- [Task directions] Starting at the beginning of the rows and ending at the line that contains "## 👨‍💻 About Me", rewrite those lines as a JSON list of strings with one string per line, omitting blank lines. Leave the pictures out of the answer.

Plain-text document sources:
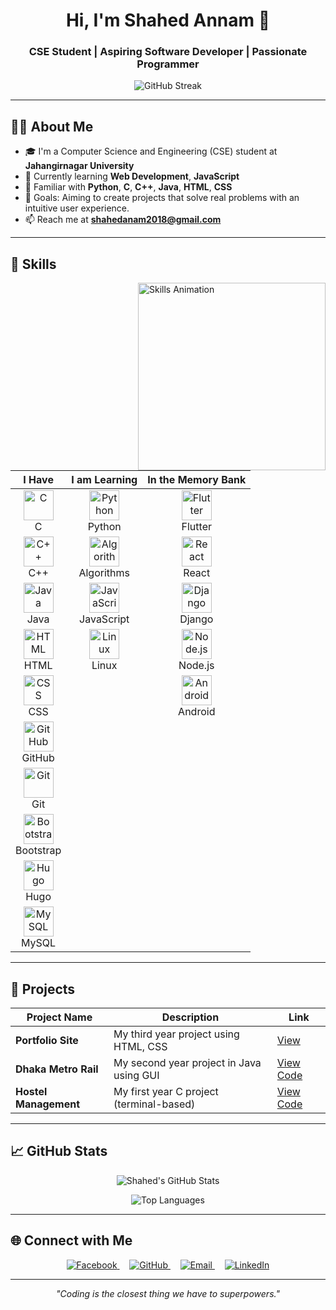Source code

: <!-- HEADER -->
<h1 align="center">Hi, I'm Shahed Annam 👋</h1>
<h3 align="center">CSE Student | Aspiring Software Developer | Passionate Programmer</h3>

<p align="center">
  <img src="https://github-readme-streak-stats.herokuapp.com?user=ShahedAnnam&theme=radical&hide_border=true" alt="GitHub Streak" />
</p>

---

<!-- ABOUT ME -->
## 👨‍💻 About Me

- 🎓 I'm a Computer Science and Engineering (CSE) student at **Jahangirnagar University**
- 🌱 Currently learning **Web Development**, **JavaScript**
- 🧠 Familiar with **Python**, **C**, **C++**, **Java**, **HTML**, **CSS**
- 🎯 Goals: Aiming to create projects that solve real problems with an intuitive user experience.
- 📫 Reach me at **shahedanam2018@gmail.com**

---


<!--skill table-->

## 🚀 Skills

<picture>
  <source media="(prefers-color-scheme: dark)" srcset="./Skills_Animation_Dark.gif">
  <source media="(prefers-color-scheme: light)" srcset="./Skills_Animation_White.gif">
  <img align="right" alt="Skills Animation" width="300px"  src="./Skills_Animation_White.gif">
</picture>


| **I Have**                             | **I am Learning**                        | **In the Memory Bank**                |
|----------------------------------------|------------------------------------------|---------------------------------------|
| <div align="center"><img src="https://cdn.jsdelivr.net/gh/devicons/devicon/icons/c/c-original.svg" width="48" height="48" alt="C"/><br>C</div>  | <div align="center"><img src="https://cdn.jsdelivr.net/gh/devicons/devicon/icons/python/python-original.svg" width="48" height="48" alt="Python"/><br>Python</div> | <div align="center"><img src="https://cdn.jsdelivr.net/gh/devicons/devicon/icons/flutter/flutter-original.svg" width="48" height="48" alt="Flutter"/><br>Flutter</div> |
| <div align="center"><img src="https://cdn.jsdelivr.net/gh/devicons/devicon/icons/cplusplus/cplusplus-original.svg" width="48" height="48" alt="C++"/><br>C++</div> | <div align="center"><img src="https://cdn-icons-png.flaticon.com/128/2172/2172943.png" width="48" height="48" alt="Algorithm"/><br>Algorithms</div> | <div align="center"><img src="https://cdn.jsdelivr.net/gh/devicons/devicon/icons/react/react-original.svg" width="48" height="48" alt="React"/><br>React</div> |
| <div align="center"><img src="https://cdn.jsdelivr.net/gh/devicons/devicon/icons/java/java-original.svg" width="48" height="48" alt="Java"/><br>Java</div> | <div align="center"><img src="https://cdn.jsdelivr.net/gh/devicons/devicon/icons/javascript/javascript-original.svg" width="48" height="48" alt="JavaScript"/><br>JavaScript</div> | <div align="center"><img src="https://cdn.jsdelivr.net/gh/devicons/devicon/icons/django/django-plain.svg" width="48" height="48" alt="Django"/><br>Django</div> |
| <div align="center"><img src="https://cdn.jsdelivr.net/gh/devicons/devicon/icons/html5/html5-original.svg" width="48" height="48" alt="HTML"/><br>HTML</div> | <div align="center"><img src="https://cdn.jsdelivr.net/gh/devicons/devicon/icons/linux/linux-original.svg" width="48" height="48" alt="Linux"/><br>Linux</div> | <div align="center"><img src="https://cdn.jsdelivr.net/gh/devicons/devicon/icons/nodejs/nodejs-original.svg" width="48" height="48" alt="Node.js"/><br>Node.js</div> |
| <div align="center"><img src="https://cdn.jsdelivr.net/gh/devicons/devicon/icons/css3/css3-original.svg" width="48" height="48" alt="CSS"/><br>CSS</div> | | <div align="center"><img src="https://cdn.jsdelivr.net/gh/devicons/devicon/icons/android/android-original.svg" width="48" height="48" alt="Android"/><br>Android</div> |
| <div align="center"><img src="https://img.icons8.com/ios-filled/50/ffffff/github.png" width="48" height="48" alt="GitHub"/><br>GitHub</div> | | |
| <div align="center"><img src="https://cdn.jsdelivr.net/gh/devicons/devicon/icons/git/git-original.svg" width="48" height="48" alt="Git"/><br>Git</div> | | |
| <div align="center"><img src="https://cdn.jsdelivr.net/gh/devicons/devicon/icons/bootstrap/bootstrap-original.svg" width="48" height="48" alt="Bootstrap"/><br>Bootstrap</div> | | |
| <div align="center"><img src="https://cdn.jsdelivr.net/gh/devicons/devicon/icons/hugo/hugo-original.svg" width="48" height="48" alt="Hugo"/><br>Hugo</div> | | |
| <div align="center"><img src="https://cdn.jsdelivr.net/gh/devicons/devicon/icons/mysql/mysql-original.svg" width="48" height="48" alt="MySQL"/><br>MySQL</div> | | |




---

<!-- PROJECTS -->
## 🌟 Projects

| Project Name        | Description                                   | Link                                     |
|---------------------|-----------------------------------------------|------------------------------------------|
| **Portfolio Site**  | My third year project using HTML, CSS         | [View](https://shahedannam.netlify.app/) |
| **Dhaka Metro Rail**| My second year project in Java using GUI      | [View Code](https://github.com/e-h-p/DHAKA-METRORAIL) |
| **Hostel Management** | My first year C project (terminal-based)   | [View Code](https://github.com/ShahedAnnam/Hostel-Management-System) |


---



<!-- GITHUB STATS -->
## 📈 GitHub Stats

<p align="center">
  <img src="https://github-readme-stats.vercel.app/api?username=ShahedAnnam&show_icons=true&theme=radical" alt="Shahed's GitHub Stats" />
</p>
<p align="center">
  <img src="https://github-readme-stats.vercel.app/api/top-langs/?username=ShahedAnnam&layout=compact&theme=radical" alt="Top Languages" />
</p>

---

<!-- CONNECT WITH ME -->

## 🌐 Connect with Me

<div align="center">
  <a href="https://www.facebook.com/shahed.annam.7/" target="_blank">
    <img src="https://img.shields.io/badge/Facebook-1877F2?style=for-the-badge&logo=facebook&logoColor=white" alt="Facebook"/>
  </a>
  &nbsp;&nbsp;&nbsp;
  <a href="https://github.com/ShahedAnnam" target="_blank">
    <img src="https://img.shields.io/badge/GitHub-181717?style=for-the-badge&logo=github&logoColor=white&labelColor=181717" alt="GitHub"/>
  </a>
  &nbsp;&nbsp;&nbsp;
  <a href="mailto:shahedanam2018@gmail.com" target="_blank">
    <img src="https://img.shields.io/badge/Email-D14836?style=for-the-badge&logo=gmail&logoColor=white" alt="Email"/>
  </a>
  &nbsp;&nbsp;&nbsp;
  <a href="https://www.linkedin.com/in/shahed-annam-a35130308/" target="_blank">
    <img src="https://img.shields.io/badge/LinkedIn-0A66C2?style=for-the-badge&logo=linkedin&logoColor=white" alt="LinkedIn"/>
  </a>
</div>



---

<!-- FOOTER QUOTE -->
<p align="center">
  <em>"Coding is the closest thing we have to superpowers."</em>
</p>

- [Answer space]
[
  "Source code",
  ": <!-- HEADER -->",
  "<h1 align=\"center\">Hi, I'm Shahed Annam 👋</h1>",
  "<h3 align=\"center\">CSE Student | Aspiring Software Developer | Passionate Programmer</h3>",
  "<p align=\"center\">",
  "  <img src=\"https://github-readme-streak-stats.herokuapp.com?user=ShahedAnnam&theme=radical&hide_border=true\" alt=\"GitHub Streak\" />",
  "</p>",
  "---",
  "<!-- ABOUT ME -->",
  "## 👨‍💻 About Me"
]